Donut Movie Review: ‘Don’t Be Afraid of the Dark’ (PG-13)(2011)

Eh. It started off in a fantastically horrific and creepy way. But, then again…the beginning of a horror movie is perhaps the easiest part to make. The rules haven’t been determined and nothing has to make sense. Simply create a regular situation with people acting irregularly, throw in some blood or a rabid porcupine and the beginning will be a success. So, I don’t want to give too much credit. Still, they didn’t mess it up, so hip hip hooray for them!

A much harder section of the movie to create is what I would like to term “the rest of the movie”. Either it has to make sense…or it has to make sense to the characters in the movie…or it has to make sense that nothing makes sense. Oh yeah. And it has to build on the opening scene to dive deeper into this world of terror. And someone, at some point in the movie, has to do something…anything that makes sense, even if only by accident.
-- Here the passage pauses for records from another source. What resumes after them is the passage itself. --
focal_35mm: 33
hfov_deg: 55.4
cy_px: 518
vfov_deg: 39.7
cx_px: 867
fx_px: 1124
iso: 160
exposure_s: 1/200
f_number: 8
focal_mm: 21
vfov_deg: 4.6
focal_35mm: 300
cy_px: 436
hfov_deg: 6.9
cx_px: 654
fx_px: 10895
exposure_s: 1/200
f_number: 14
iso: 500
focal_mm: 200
Let me give an example. Let’s say the movie is about a group of teenagers staying at a cabin in the woods. There is a strange noise outside. Someone decides to investigate. As a viewer, and armed with the knowledge that this is a horror movie, this seems like the worst possible thing that he could possibly do. The person is either going to get killed in some gruesome fashion, get scared by a cat, or get scared by a cat right before getting killed in a gruesome fashion. Yet, if this was real life, the person would probably find the culprit. Perhaps it is a wind blowing a branch into the side of the cabin. Maybe a raccoon is sifting through the garbage. In the end, while the part of us knowing it is a horror movie groans at this person’s idiocy, the part of us grounded in reality can find the person’s actions reasonable, even if we would never try it because we have seen too many horror movies.
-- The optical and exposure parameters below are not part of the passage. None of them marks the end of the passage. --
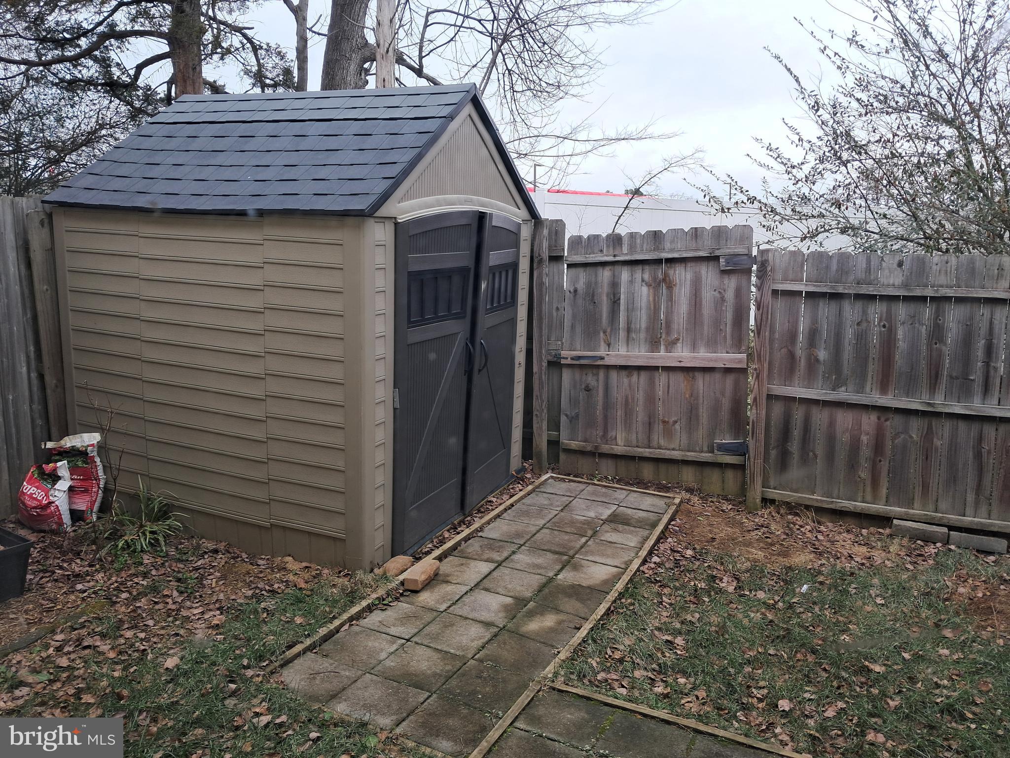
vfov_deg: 51.4
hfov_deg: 65.3
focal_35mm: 27
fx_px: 788
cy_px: 379
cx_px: 505
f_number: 1.8
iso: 50
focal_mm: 4
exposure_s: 1/120
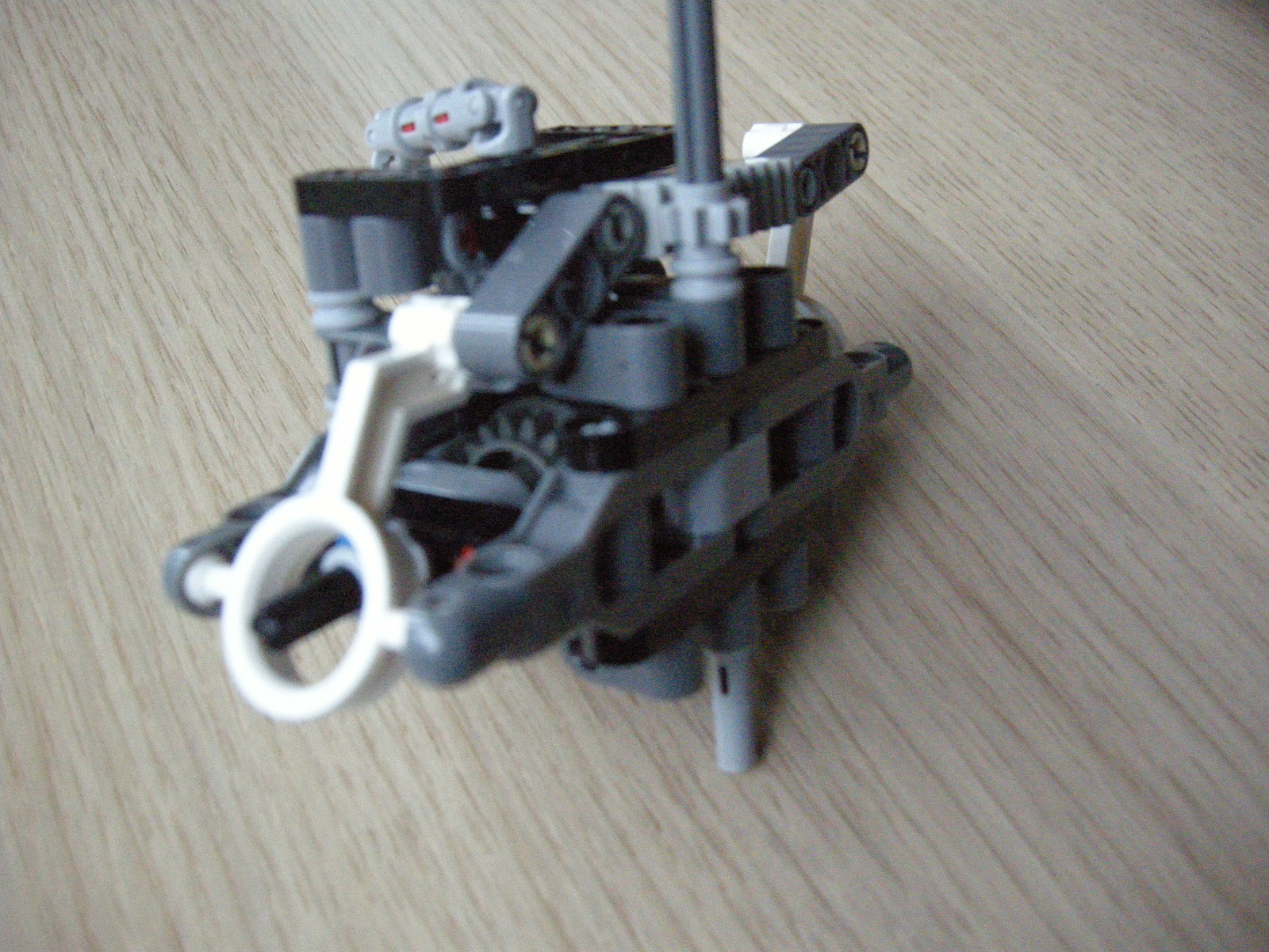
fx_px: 1283
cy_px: 476
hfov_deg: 52.6
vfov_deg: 40.7
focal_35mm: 35
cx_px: 634
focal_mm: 7.5
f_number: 2.7
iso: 1298
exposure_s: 1/132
Now let’s examine a scene in “Don’t Be Afraid of the Dark”. A couple is renovating a beaten up mansion that they plan to resell. During their efforts, they discover that there is a basement. The reason they did not know about it is because the staircase had been walled off. This does not concern anyone…why should it? I’m sure it was…common practice back in the day to wall off staircases????? (This is not the part I have a problem with…though it didn’t help the movie watching experience). So, then the man’s 8-year old daughter starts to hear creepy voices coming up through the vents to her bedroom coming from this newly discovered, terrifying, dark, creepy basement. The voices say they want to be her friend and for her to release them. Riiiiiiight…good try voices. But this is a little girl and that is one super creepy basement. And you’ve been tormenting her and her family. There’s no way she would go downstairs and…wait…what is she doing? 8 year olds have problems going down a regular basement, but she is fine going in this one that, oh by the way, doesn’t even have any lights???

While the first example is repeated often in a bazillion different ways, it will always work on some level because there is a level of plausibility to it, even if we don’t want there to be. The scene, and other scenes like it, from “Don’t Be Afraid of the Dark” fail miserably due to there being no plausibility. While I am for the efforts to create new and interesting methods of horror, just don’t make them stupid.

Visually, this movie was fun. It almost could have been good if more time was spent on character motivations, eliminating nonsensical ideas, and not wasting a fun opening scene to the movie, but instead utilizing it as a framework of where the new characters introduced later would end up.